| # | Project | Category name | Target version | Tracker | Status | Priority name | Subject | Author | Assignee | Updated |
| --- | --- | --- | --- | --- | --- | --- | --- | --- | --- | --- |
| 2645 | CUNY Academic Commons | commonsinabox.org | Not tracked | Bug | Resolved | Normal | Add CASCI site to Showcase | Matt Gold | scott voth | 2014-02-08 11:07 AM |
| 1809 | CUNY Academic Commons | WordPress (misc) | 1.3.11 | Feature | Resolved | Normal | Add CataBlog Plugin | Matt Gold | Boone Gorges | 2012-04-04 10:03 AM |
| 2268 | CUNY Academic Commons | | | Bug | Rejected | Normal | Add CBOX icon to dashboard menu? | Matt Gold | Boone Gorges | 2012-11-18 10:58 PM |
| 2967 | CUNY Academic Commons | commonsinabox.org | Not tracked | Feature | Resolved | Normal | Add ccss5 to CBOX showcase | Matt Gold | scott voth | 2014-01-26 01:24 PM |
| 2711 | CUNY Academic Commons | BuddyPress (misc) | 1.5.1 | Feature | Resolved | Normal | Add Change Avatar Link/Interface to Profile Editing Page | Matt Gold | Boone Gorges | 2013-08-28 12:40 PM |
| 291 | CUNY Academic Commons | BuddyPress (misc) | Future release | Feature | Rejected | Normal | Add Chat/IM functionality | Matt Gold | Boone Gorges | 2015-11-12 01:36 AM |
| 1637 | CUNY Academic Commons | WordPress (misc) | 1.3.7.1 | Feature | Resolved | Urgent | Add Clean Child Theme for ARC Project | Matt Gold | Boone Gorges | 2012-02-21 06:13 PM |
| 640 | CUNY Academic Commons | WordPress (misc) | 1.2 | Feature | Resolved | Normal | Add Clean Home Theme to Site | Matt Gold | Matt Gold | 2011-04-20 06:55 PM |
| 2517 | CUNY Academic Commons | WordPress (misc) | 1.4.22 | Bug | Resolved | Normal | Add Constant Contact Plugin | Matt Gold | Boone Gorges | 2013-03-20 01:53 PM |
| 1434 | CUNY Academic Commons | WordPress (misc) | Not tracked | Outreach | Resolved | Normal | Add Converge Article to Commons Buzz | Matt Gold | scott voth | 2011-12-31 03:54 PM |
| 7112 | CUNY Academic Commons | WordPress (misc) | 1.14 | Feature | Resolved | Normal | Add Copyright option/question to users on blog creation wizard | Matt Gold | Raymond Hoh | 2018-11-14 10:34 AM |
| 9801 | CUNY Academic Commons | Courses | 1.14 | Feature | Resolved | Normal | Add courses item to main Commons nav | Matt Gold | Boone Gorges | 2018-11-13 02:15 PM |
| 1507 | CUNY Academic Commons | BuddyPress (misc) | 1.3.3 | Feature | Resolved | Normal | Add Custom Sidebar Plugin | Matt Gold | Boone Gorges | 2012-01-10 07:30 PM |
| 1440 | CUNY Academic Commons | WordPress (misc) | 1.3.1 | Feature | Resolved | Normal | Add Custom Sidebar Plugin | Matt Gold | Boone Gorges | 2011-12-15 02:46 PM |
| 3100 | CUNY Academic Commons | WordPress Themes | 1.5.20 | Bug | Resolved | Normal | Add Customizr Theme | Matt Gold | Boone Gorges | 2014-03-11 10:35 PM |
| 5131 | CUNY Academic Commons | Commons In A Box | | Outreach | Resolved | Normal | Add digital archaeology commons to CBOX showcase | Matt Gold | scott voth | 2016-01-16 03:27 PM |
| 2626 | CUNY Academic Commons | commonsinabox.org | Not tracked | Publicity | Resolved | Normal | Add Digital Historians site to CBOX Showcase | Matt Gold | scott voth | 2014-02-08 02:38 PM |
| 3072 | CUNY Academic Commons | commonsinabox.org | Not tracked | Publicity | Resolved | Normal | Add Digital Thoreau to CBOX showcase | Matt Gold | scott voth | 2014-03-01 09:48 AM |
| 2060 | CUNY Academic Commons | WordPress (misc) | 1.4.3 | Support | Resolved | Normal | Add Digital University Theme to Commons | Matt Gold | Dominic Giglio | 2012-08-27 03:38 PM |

========================================

* _EXERCISE OBJECTIVE_
Print the records again, exactly as they stand above.

* _RESPONSE AREA_
| # | Project | Category name | Target version | Tracker | Status | Priority name | Subject | Author | Assignee | Updated |
| --- | --- | --- | --- | --- | --- | --- | --- | --- | --- | --- |
| 2645 | CUNY Academic Commons | commonsinabox.org | Not tracked | Bug | Resolved | Normal | Add CASCI site to Showcase | Matt Gold | scott voth | 2014-02-08 11:07 AM |
| 1809 | CUNY Academic Commons | WordPress (misc) | 1.3.11 | Feature | Resolved | Normal | Add CataBlog Plugin | Matt Gold | Boone Gorges | 2012-04-04 10:03 AM |
| 2268 | CUNY Academic Commons | | | Bug | Rejected | Normal | Add CBOX icon to dashboard menu? | Matt Gold | Boone Gorges | 2012-11-18 10:58 PM |
| 2967 | CUNY Academic Commons | commonsinabox.org | Not tracked | Feature | Resolved | Normal | Add ccss5 to CBOX showcase | Matt Gold | scott voth | 2014-01-26 01:24 PM |
| 2711 | CUNY Academic Commons | BuddyPress (misc) | 1.5.1 | Feature | Resolved | Normal | Add Change Avatar Link/Interface to Profile Editing Page | Matt Gold | Boone Gorges | 2013-08-28 12:40 PM |
| 291 | CUNY Academic Commons | BuddyPress (misc) | Future release | Feature | Rejected | Normal | Add Chat/IM functionality | Matt Gold | Boone Gorges | 2015-11-12 01:36 AM |
| 1637 | CUNY Academic Commons | WordPress (misc) | 1.3.7.1 | Feature | Resolved | Urgent | Add Clean Child Theme for ARC Project | Matt Gold | Boone Gorges | 2012-02-21 06:13 PM |
| 640 | CUNY Academic Commons | WordPress (misc) | 1.2 | Feature | Resolved | Normal | Add Clean Home Theme to Site | Matt Gold | Matt Gold | 2011-04-20 06:55 PM |
| 2517 | CUNY Academic Commons | WordPress (misc) | 1.4.22 | Bug | Resolved | Normal | Add Constant Contact Plugin | Matt Gold | Boone Gorges | 2013-03-20 01:53 PM |
| 1434 | CUNY Academic Commons | WordPress (misc) | Not tracked | Outreach | Resolved | Normal | Add Converge Article to Commons Buzz | Matt Gold | scott voth | 2011-12-31 03:54 PM |
| 7112 | CUNY Academic Commons | WordPress (misc) | 1.14 | Feature | Resolved | Normal | Add Copyright option/question to users on blog creation wizard | Matt Gold | Raymond Hoh | 2018-11-14 10:34 AM |
| 9801 | CUNY Academic Commons | Courses | 1.14 | Feature | Resolved | Normal | Add courses item to main Commons nav | Matt Gold | Boone Gorges | 2018-11-13 02:15 PM |
| 1507 | CUNY Academic Commons | BuddyPress (misc) | 1.3.3 | Feature | Resolved | Normal | Add Custom Sidebar Plugin | Matt Gold | Boone Gorges | 2012-01-10 07:30 PM |
| 1440 | CUNY Academic Commons | WordPress (misc) | 1.3.1 | Feature | Resolved | Normal | Add Custom Sidebar Plugin | Matt Gold | Boone Gorges | 2011-12-15 02:46 PM |
| 3100 | CUNY Academic Commons | WordPress Themes | 1.5.20 | Bug | Resolved | Normal | Add Customizr Theme | Matt Gold | Boone Gorges | 2014-03-11 10:35 PM |
| 5131 | CUNY Academic Commons | Commons In A Box | | Outreach | Resolved | Normal | Add digital archaeology commons to CBOX showcase | Matt Gold | scott voth | 2016-01-16 03:27 PM |
| 2626 | CUNY Academic Commons | commonsinabox.org | Not tracked | Publicity | Resolved | Normal | Add Digital Historians site to CBOX Showcase | Matt Gold | scott voth | 2014-02-08 02:38 PM |
| 3072 | CUNY Academic Commons | commonsinabox.org | Not tracked | Publicity | Resolved | Normal | Add Digital Thoreau to CBOX showcase | Matt Gold | scott voth | 2014-03-01 09:48 AM |
| 2060 | CUNY Academic Commons | WordPress (misc) | 1.4.3 | Support | Resolved | Normal | Add Digital University Theme to Commons | Matt Gold | Dominic Giglio | 2012-08-27 03:38 PM |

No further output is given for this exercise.